Your job with the data below: print everything from the line that holds "left eye: (326, 196)" down to the line that holds "right knee: (411, 253)", ends included, exactly, and nothing else.
-- Opening Marker --
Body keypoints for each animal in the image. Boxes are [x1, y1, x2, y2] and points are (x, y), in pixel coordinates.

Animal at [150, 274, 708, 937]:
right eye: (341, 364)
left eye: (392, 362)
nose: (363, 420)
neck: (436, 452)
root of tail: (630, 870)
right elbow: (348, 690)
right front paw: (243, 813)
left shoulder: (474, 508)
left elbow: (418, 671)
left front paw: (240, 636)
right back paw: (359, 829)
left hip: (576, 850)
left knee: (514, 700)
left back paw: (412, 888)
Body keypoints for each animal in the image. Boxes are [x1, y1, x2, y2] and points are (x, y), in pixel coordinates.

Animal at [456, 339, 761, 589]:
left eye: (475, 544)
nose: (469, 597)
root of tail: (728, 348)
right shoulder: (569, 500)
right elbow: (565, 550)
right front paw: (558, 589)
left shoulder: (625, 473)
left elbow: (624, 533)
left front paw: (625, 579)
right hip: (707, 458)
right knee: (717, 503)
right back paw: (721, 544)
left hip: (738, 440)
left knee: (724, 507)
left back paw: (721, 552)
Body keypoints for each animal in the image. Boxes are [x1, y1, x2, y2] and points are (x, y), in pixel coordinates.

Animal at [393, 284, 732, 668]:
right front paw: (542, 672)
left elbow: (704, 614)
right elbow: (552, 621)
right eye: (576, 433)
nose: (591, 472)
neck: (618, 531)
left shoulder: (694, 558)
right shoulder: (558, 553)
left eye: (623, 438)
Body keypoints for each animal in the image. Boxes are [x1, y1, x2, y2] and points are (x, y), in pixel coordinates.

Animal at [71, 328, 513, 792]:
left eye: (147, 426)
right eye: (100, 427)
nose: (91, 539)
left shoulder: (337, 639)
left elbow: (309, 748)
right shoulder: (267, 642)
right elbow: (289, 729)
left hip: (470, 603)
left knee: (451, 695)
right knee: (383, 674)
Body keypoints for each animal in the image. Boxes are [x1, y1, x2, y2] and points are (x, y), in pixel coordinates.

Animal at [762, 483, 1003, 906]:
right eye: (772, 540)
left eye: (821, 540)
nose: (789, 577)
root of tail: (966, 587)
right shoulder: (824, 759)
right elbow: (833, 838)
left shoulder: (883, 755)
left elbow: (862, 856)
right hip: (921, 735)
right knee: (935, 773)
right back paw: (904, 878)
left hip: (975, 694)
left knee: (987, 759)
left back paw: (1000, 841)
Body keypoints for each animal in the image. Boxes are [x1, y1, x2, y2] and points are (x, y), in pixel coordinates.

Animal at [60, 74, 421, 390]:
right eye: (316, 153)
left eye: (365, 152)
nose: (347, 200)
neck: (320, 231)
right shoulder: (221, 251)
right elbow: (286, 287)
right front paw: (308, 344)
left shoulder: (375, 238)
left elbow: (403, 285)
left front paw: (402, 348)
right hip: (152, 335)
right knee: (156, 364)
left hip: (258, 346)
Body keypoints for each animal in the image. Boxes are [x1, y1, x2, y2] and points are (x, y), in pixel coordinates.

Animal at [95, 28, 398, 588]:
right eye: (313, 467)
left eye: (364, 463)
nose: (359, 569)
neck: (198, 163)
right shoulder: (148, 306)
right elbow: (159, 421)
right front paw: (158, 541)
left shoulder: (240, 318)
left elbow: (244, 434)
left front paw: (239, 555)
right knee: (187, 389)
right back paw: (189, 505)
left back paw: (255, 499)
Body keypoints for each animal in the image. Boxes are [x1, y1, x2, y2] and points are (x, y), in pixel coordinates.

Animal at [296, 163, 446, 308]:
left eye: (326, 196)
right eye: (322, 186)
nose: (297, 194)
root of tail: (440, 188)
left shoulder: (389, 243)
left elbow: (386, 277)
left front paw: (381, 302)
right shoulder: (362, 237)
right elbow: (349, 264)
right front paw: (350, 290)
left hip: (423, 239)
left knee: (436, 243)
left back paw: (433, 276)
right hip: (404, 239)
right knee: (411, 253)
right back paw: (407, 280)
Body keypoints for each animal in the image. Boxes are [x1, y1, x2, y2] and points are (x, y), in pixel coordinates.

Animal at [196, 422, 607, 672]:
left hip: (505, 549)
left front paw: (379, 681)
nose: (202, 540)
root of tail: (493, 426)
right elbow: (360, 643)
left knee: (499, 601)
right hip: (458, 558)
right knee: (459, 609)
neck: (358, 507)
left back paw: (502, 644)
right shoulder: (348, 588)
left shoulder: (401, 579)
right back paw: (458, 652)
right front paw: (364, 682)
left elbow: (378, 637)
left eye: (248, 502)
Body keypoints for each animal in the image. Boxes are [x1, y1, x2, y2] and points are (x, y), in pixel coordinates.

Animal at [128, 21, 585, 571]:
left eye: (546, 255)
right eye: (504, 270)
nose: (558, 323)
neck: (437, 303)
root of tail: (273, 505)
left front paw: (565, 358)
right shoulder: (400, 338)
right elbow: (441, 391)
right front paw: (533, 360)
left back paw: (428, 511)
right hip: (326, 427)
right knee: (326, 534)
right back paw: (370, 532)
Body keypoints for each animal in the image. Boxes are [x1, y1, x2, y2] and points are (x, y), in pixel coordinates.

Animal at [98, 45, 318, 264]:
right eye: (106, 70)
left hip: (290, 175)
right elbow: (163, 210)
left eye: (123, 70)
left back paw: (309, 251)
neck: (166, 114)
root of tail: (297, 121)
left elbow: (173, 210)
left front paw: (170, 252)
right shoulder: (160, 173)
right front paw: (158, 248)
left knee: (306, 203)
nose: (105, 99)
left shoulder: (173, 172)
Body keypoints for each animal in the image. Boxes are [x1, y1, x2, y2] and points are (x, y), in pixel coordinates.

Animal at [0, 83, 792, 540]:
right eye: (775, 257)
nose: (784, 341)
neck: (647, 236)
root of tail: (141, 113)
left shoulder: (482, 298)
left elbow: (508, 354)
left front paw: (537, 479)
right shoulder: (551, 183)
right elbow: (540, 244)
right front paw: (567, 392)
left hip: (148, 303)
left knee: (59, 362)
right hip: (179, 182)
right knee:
-- Closing Marker --
Result:
left eye: (326, 196)
right eye: (322, 186)
nose: (297, 194)
root of tail: (440, 188)
left shoulder: (389, 243)
left elbow: (386, 277)
left front paw: (381, 302)
right shoulder: (362, 237)
right elbow: (349, 264)
right front paw: (350, 290)
left hip: (423, 239)
left knee: (436, 243)
left back paw: (433, 276)
right hip: (404, 239)
right knee: (411, 253)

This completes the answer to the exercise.